Another high point and particular area of interest for us was the natural shade cover and variation in forestry on these farms. This, I was told is not uncommon in Nicaragua. The vast amounts of natural, native trees provide shade cover and are key to reducing the need for fertilizers, whilst protecting the soils on these mountains. They also act as nitrogen fixers and provide suitable habitats for local wildlife. Biodiversity is winning here, helping both crops and wildlife life together. 


What was most shocking and saddening, however, was the lack of labour altogether. It was common to hear of farms working with 50% labour force in comparison to a normal year. There were lots of trees that looked like they'd been missed or not picked in time, resulting in over ripening and fallen fruit. Producers described how this had affected yields, both in terms of quantity and quality. What was most evident to me was the atmosphere (or lack of it) that this created. It didn't feel like a great time to be a farmer.

It's understandable that pickers would go elsewhere when you consider it's their livelihood too. If the season has been poor, less fruit on the trees and hard conditions for picking (lots of rain) then they're almost guaranteed to pick less by weight. Pickers are paid by weight, so it's obvious they would go elsewhere, especially with neighboring countries such as Costa Rica and Guatemala producing great coffee for higher prices. 

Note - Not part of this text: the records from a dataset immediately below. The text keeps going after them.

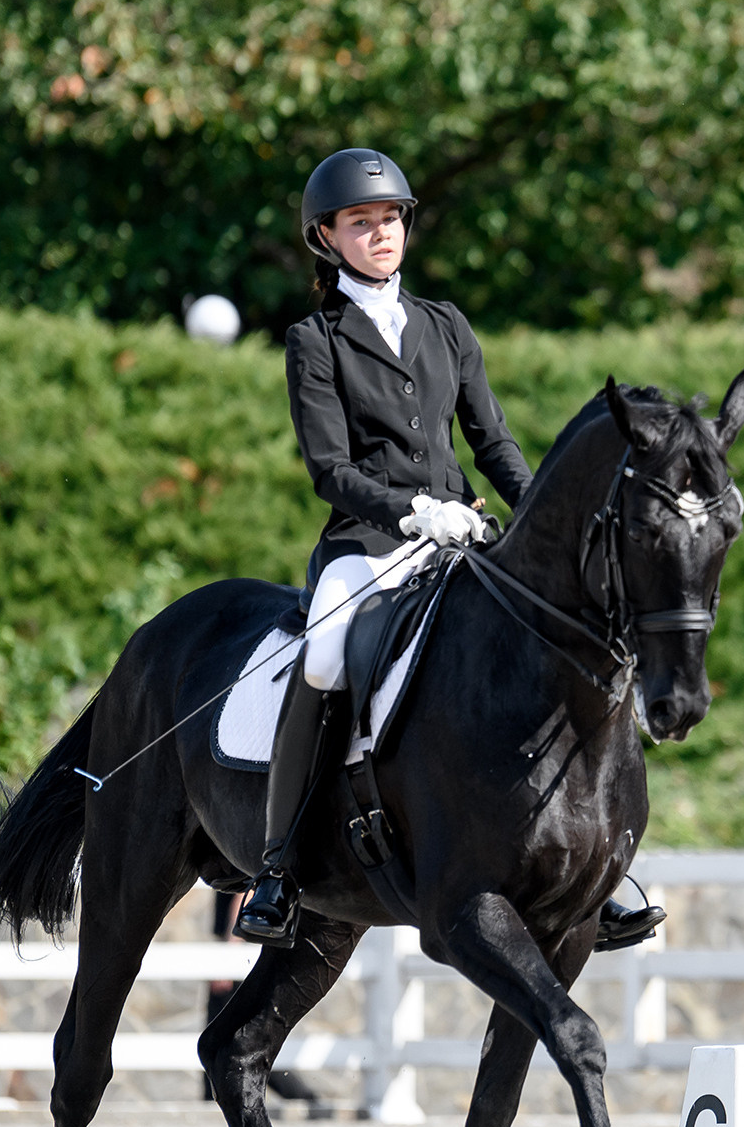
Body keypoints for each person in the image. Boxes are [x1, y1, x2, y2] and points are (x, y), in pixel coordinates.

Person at [234, 148, 664, 953]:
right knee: (325, 654)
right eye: (360, 223)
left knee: (556, 641)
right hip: (367, 546)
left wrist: (539, 518)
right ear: (327, 238)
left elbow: (492, 440)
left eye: (390, 218)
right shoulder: (313, 340)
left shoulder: (446, 325)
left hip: (463, 537)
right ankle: (280, 865)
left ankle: (592, 871)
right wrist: (416, 510)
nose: (380, 233)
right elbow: (331, 471)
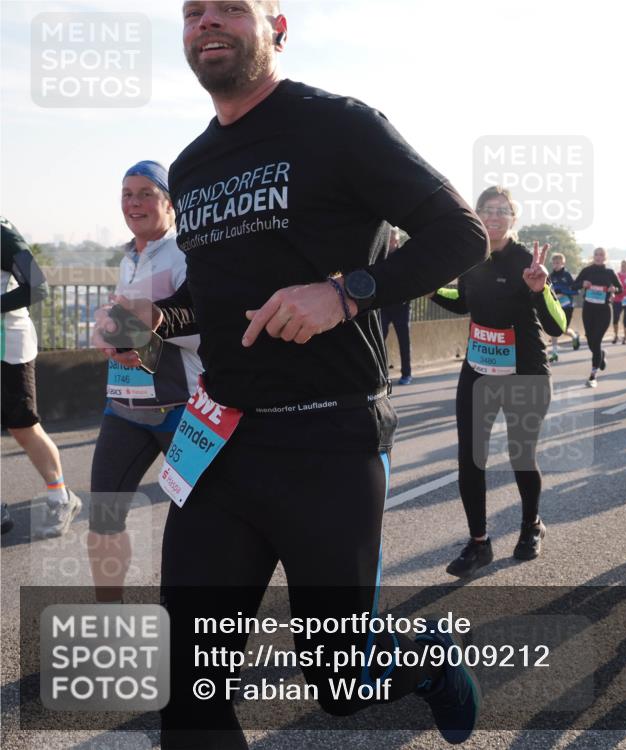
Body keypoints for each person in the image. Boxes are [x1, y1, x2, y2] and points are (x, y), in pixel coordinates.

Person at [142, 4, 489, 746]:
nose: (208, 22)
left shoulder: (339, 125)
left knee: (340, 681)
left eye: (229, 8)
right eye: (192, 11)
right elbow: (210, 299)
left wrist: (344, 294)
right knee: (188, 685)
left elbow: (460, 234)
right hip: (218, 439)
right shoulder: (192, 164)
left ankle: (428, 663)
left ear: (276, 24)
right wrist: (149, 322)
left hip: (327, 437)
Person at [430, 186, 565, 576]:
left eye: (502, 210)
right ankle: (478, 542)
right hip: (478, 370)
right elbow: (463, 300)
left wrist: (540, 291)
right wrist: (428, 289)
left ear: (513, 218)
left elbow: (556, 324)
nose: (493, 216)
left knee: (521, 454)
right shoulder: (470, 255)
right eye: (486, 209)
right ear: (476, 213)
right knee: (469, 457)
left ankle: (531, 525)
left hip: (526, 372)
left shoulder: (526, 260)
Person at [88, 161, 202, 604]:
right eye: (126, 194)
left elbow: (202, 330)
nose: (133, 203)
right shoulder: (127, 258)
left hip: (183, 411)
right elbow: (133, 327)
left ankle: (194, 631)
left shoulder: (185, 255)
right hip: (125, 408)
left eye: (145, 194)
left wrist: (135, 331)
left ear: (169, 204)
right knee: (104, 517)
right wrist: (111, 335)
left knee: (197, 525)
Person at [1, 216, 81, 539]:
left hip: (10, 346)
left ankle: (61, 497)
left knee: (23, 428)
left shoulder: (2, 233)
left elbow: (38, 287)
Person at [572, 247, 621, 387]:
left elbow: (620, 288)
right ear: (593, 256)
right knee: (590, 340)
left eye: (601, 255)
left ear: (605, 257)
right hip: (588, 309)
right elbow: (573, 285)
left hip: (604, 311)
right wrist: (582, 284)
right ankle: (601, 355)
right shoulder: (587, 271)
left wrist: (614, 289)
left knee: (597, 340)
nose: (598, 257)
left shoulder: (610, 273)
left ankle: (593, 376)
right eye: (596, 254)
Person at [379, 228, 413, 385]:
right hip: (384, 307)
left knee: (404, 342)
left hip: (401, 307)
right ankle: (381, 374)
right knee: (379, 340)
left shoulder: (405, 256)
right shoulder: (381, 256)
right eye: (389, 240)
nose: (392, 242)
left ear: (397, 241)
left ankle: (406, 374)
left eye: (394, 240)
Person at [547, 252, 580, 361]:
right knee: (553, 328)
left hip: (567, 306)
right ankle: (555, 352)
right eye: (554, 263)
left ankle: (575, 336)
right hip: (555, 306)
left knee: (563, 329)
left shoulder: (567, 275)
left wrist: (563, 291)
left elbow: (576, 291)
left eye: (558, 263)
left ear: (563, 263)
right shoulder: (550, 276)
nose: (556, 265)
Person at [611, 258, 626, 345]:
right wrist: (612, 295)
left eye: (625, 265)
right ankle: (616, 336)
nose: (623, 267)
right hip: (617, 299)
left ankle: (625, 337)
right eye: (622, 265)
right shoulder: (616, 275)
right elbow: (612, 286)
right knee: (615, 319)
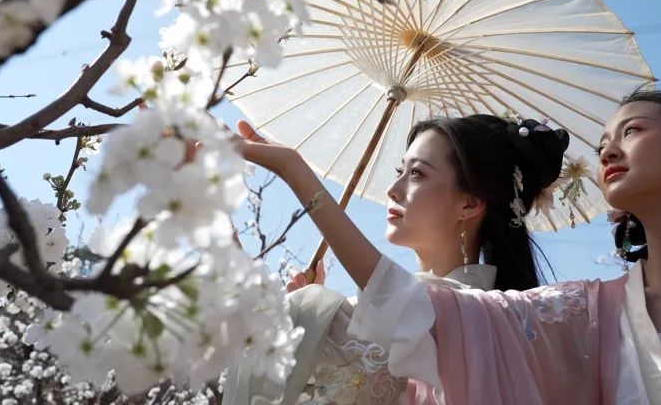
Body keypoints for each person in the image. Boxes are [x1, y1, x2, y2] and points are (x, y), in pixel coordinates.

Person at [232, 82, 661, 403]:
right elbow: (429, 313)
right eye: (602, 140)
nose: (609, 148)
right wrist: (297, 174)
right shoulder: (581, 318)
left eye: (633, 130)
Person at [223, 114, 572, 404]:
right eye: (400, 170)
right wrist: (310, 317)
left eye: (418, 173)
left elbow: (403, 297)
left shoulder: (474, 317)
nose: (394, 189)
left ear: (469, 203)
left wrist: (292, 168)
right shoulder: (383, 308)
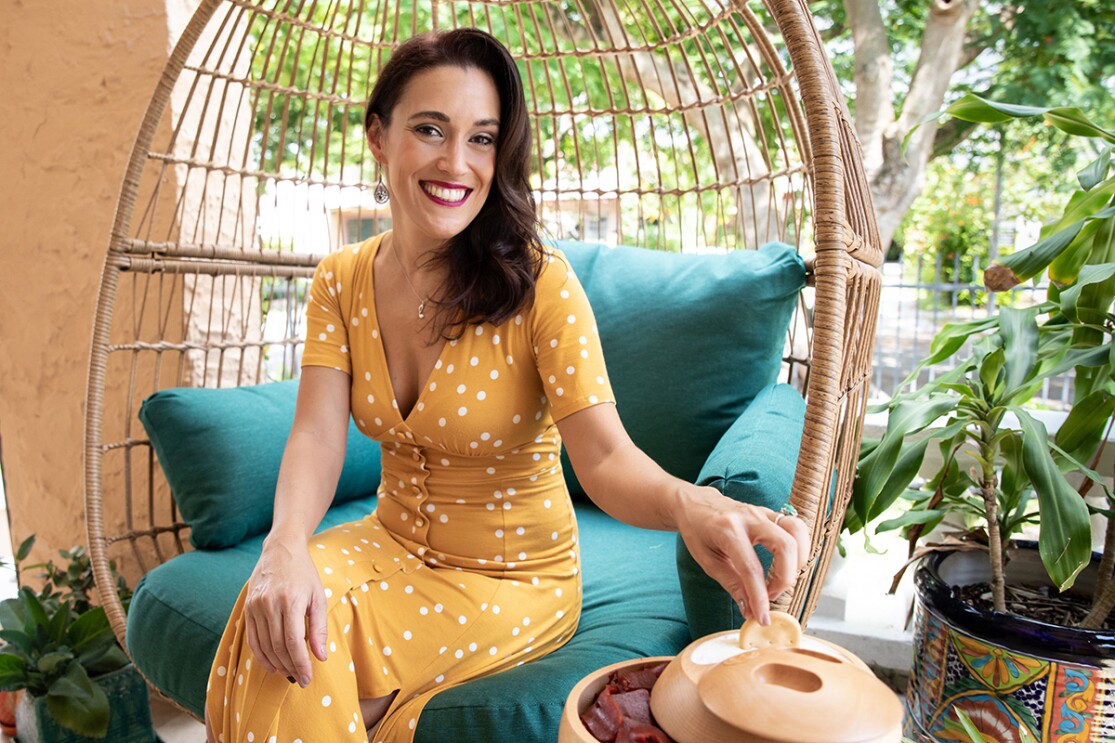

Seeing these things cemented our belief and commitment to sourcing coffee from this wonderful country. Despite the poor season, I was honestly blown away by some coffees we tasted. Producers working hard to keep quality up and exporters like Caravela making it financially sustainable by paying good premiums for coffee. Indeed, it's more important than ever to make sure that producers are selling their best coffee for good money, as this will help offset the loss of a poor season. 

Whatsmore, over the past few years we have become more and more concerned with our environmental impact and the footprint of our business. In my mind, this includes the footprint of the coffee when it's grown, shipped, roasted and brewed. Late last year, we did our first sustainably grown, permaculture series to raise awareness on these issues. I was delighted to see just how much biodiversity and natural permaculture was being used here. It's exactly the type of farming we want to support and promote. 

We expect these coffees to land early summer and we look forward to releasing more information when they do. In the meantime please keep in touch as we'll be releasing some of the information and research we've been doing on coffees carbon footprint and what we can do to reduce it.